From the university, the culture of Cluster B spreads outward. Taken together, these pathologies have potent powers of transmission. Like a virus leaking from a lab, they have broken containment and are spreading throughout society. The public school, the hospital, and the state bureaucracy—all have succumbed. The messaging of major corporations looks more and more like the celebration of Cluster B-style disorder, whether it’s attempting to normalize gender dysphoria or rewriting the standards of health and beauty so that the grotesque becomes the new ideal.

Social media accelerates these trends. Sites such as TikTok have become a petri dish for incubating mental illness, especially in teenage girls, who mimic the Cluster B behaviors they see online and register skyrocketing rates of anxiety and depression.

The sudden explosion of transgenderism follows the same line of development. Transgender individuals are 30 times more likely to suffer from Cluster B personality disorders compared with the baseline population. And, according to an older study, more than 50 percent of mothers with gender-dysphoric boys suffer from borderline personality disorder themselves—a remarkable transmission rate of psychopathology.

Much of the recent left-wing violence, too, has taken on the cast of Cluster B disorders. The 2020 George Floyd riots were distinctive in part for their psychological tone: wild emotional displays, narcissistic identity rituals, victimology manifested in the streets. Individuals with antisocial personalities seemed to flourish during that dreadful season of rioting, wielding left-wing ideology to justify their violence and terror. As psychologists have long known, a clear link exists between violent, narcissistic personalities and attraction to left-wing authoritarianism. The former serves as the desire, the latter as the rationalization.

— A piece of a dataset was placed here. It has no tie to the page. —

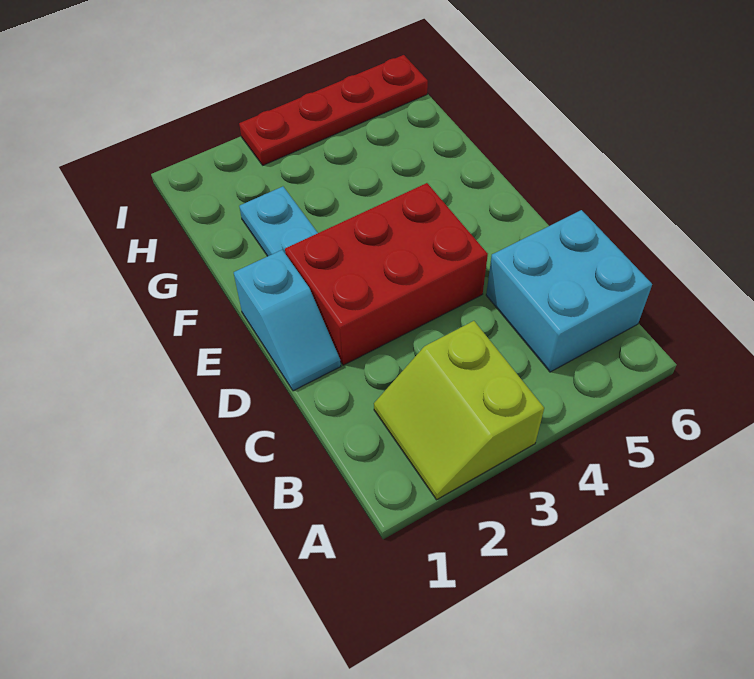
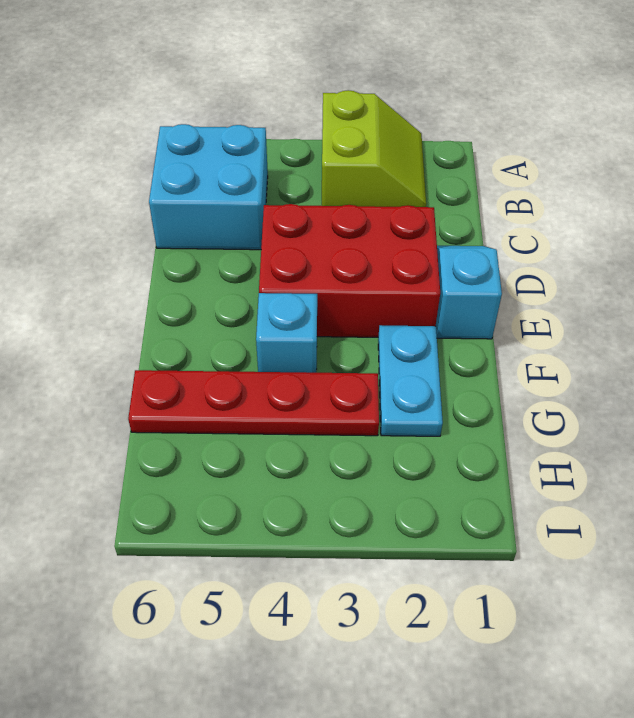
none -> cyan brick F4 level 1
red plate I3:I6 level 1 -> red plate G3:G6 level 1

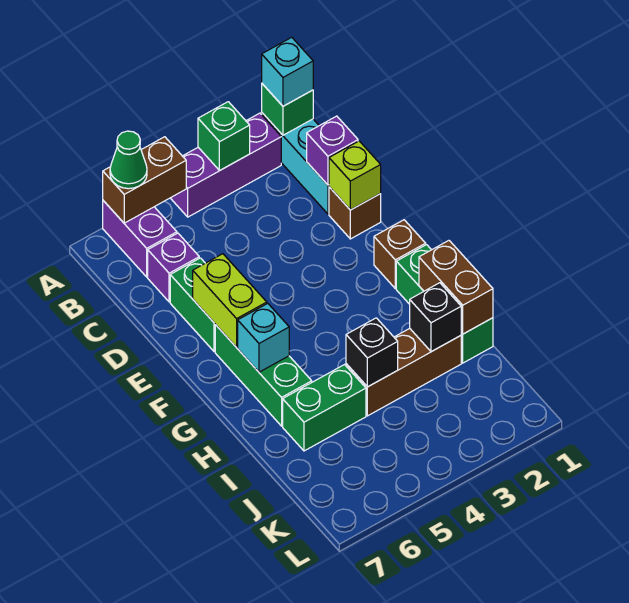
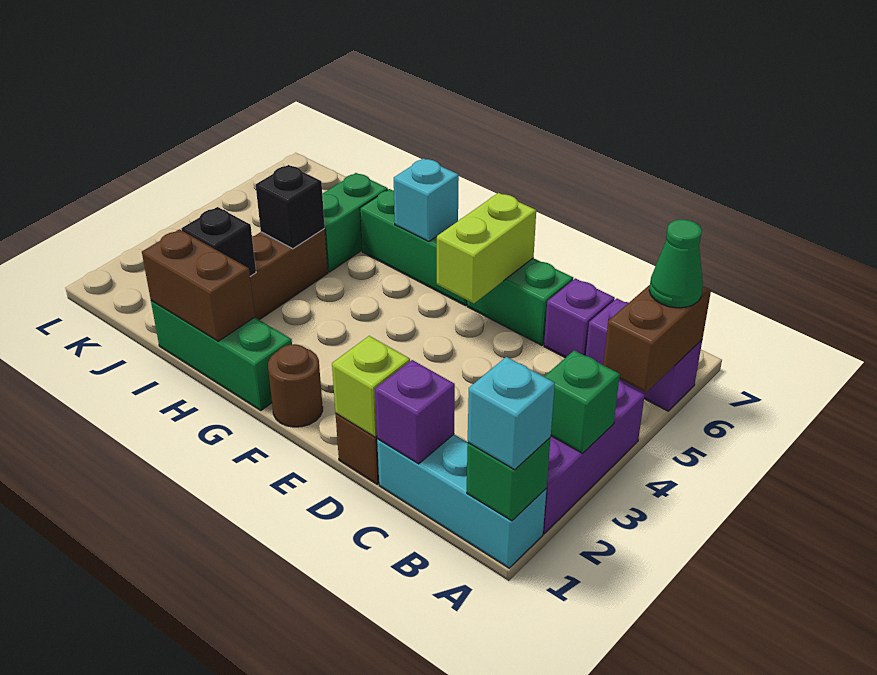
lime brick E6:F6 level 2 -> lime brick E5:E6 level 2
brown brick F1 level 1 -> brown round brick F1 level 1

The mugshots of Antifa foot soldiers that drifted through social media feeds during the George Floyd riots drive home this point. Face tattoos, deranged expressions, unkempt hair: these are not mentally well people. They are, in fact, the hideous face of antisocial violence—the enforcement arm of the modern Left, the political vanguard of our Cluster B society. And they will not stop until they’ve transformed the world in their image.

Some right-wing critics have taken to calling this strange new state of affairs “the Longhouse,” a matriarchal form of society that privileges the values of care, concern, and feminine social strategies. In an essay for First Things, the pseudonymous writer Lomez explains that women now outnumber men in professional-managerial roles and vastly outnumber them in human resources and compliance, which exert outsize influence on professional and cultural norms.

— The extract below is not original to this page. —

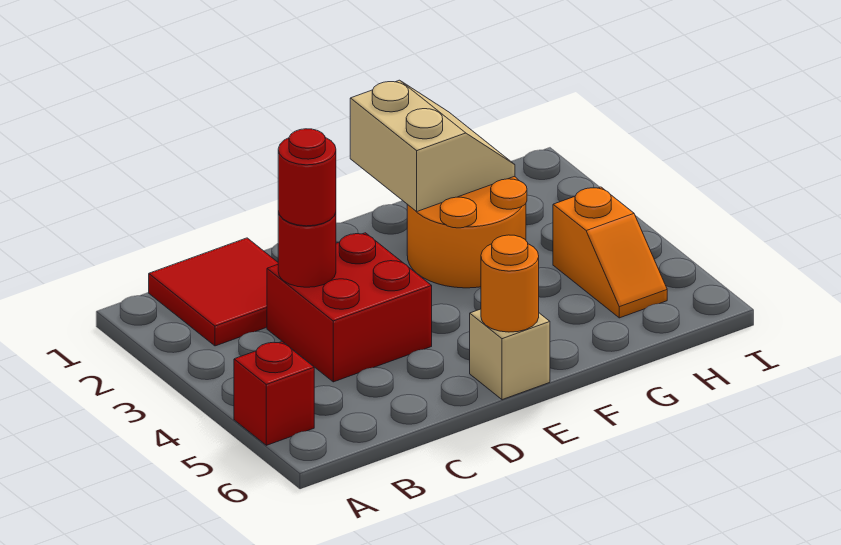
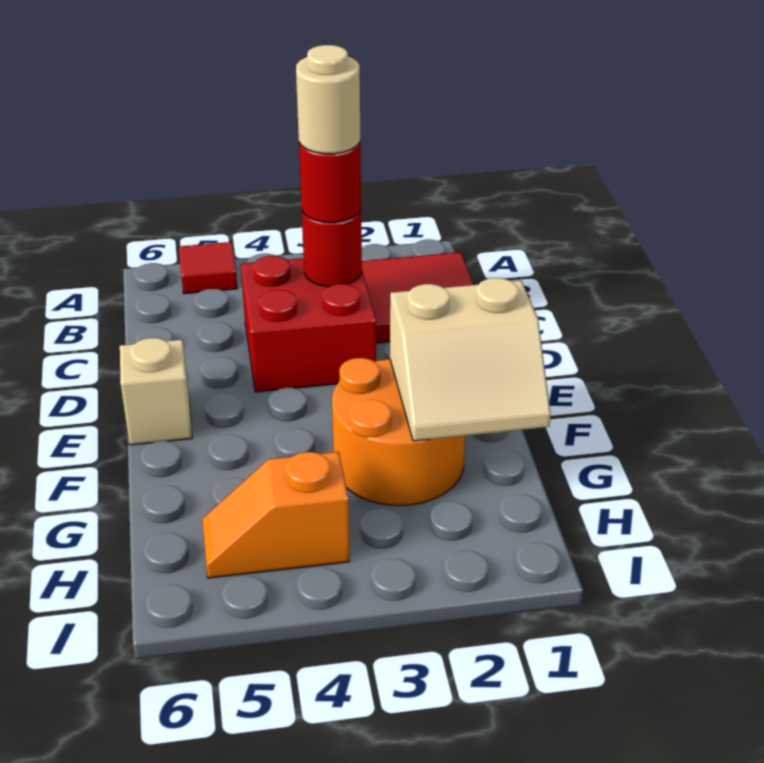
red brick A5 level 1 -> red tile A5 level 1
none -> tan round brick C3 level 4
orange round brick E6 level 2 -> none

The Left has touted the Longhouse for years. In her presidential campaign, Hillary Clinton confidently declared that “the future is female.” And in a much-discussed 2010 essay for The Atlantic, Hanna Rosin christened this change “The End of Men.”

But while some celebrate this shift, our “female future” has a darker side. Contrary to the messages one gets from elites, biological sex differences are real, and a societal imbalance between the two has negative effects for everyone. Taken too far, overly feminized leadership produces exactly the kind of Cluster B society we observe today: one in which identity is rewarded over merit, victimhood is prized over competence, and antisocial behavior goes unchecked. Moral narcissism becomes the coin of the realm, and political conflicts are settled through blackmail and manipulation.

If we are to find a way out, we must understand the peculiar logic and rationality of the Cluster B society. We must learn how to counter emotional falsification and how to say “no” with a renewed voice of authority. We must find a way to restore balance, order, discipline, sanity. If we do not, we will resign ourselves to a world gone mad. The spontaneous life and beauty that are the fruits of a more balanced society will be snuffed out by grim commissars administering a Cluster B pathocracy. Our self-governing regime would be over.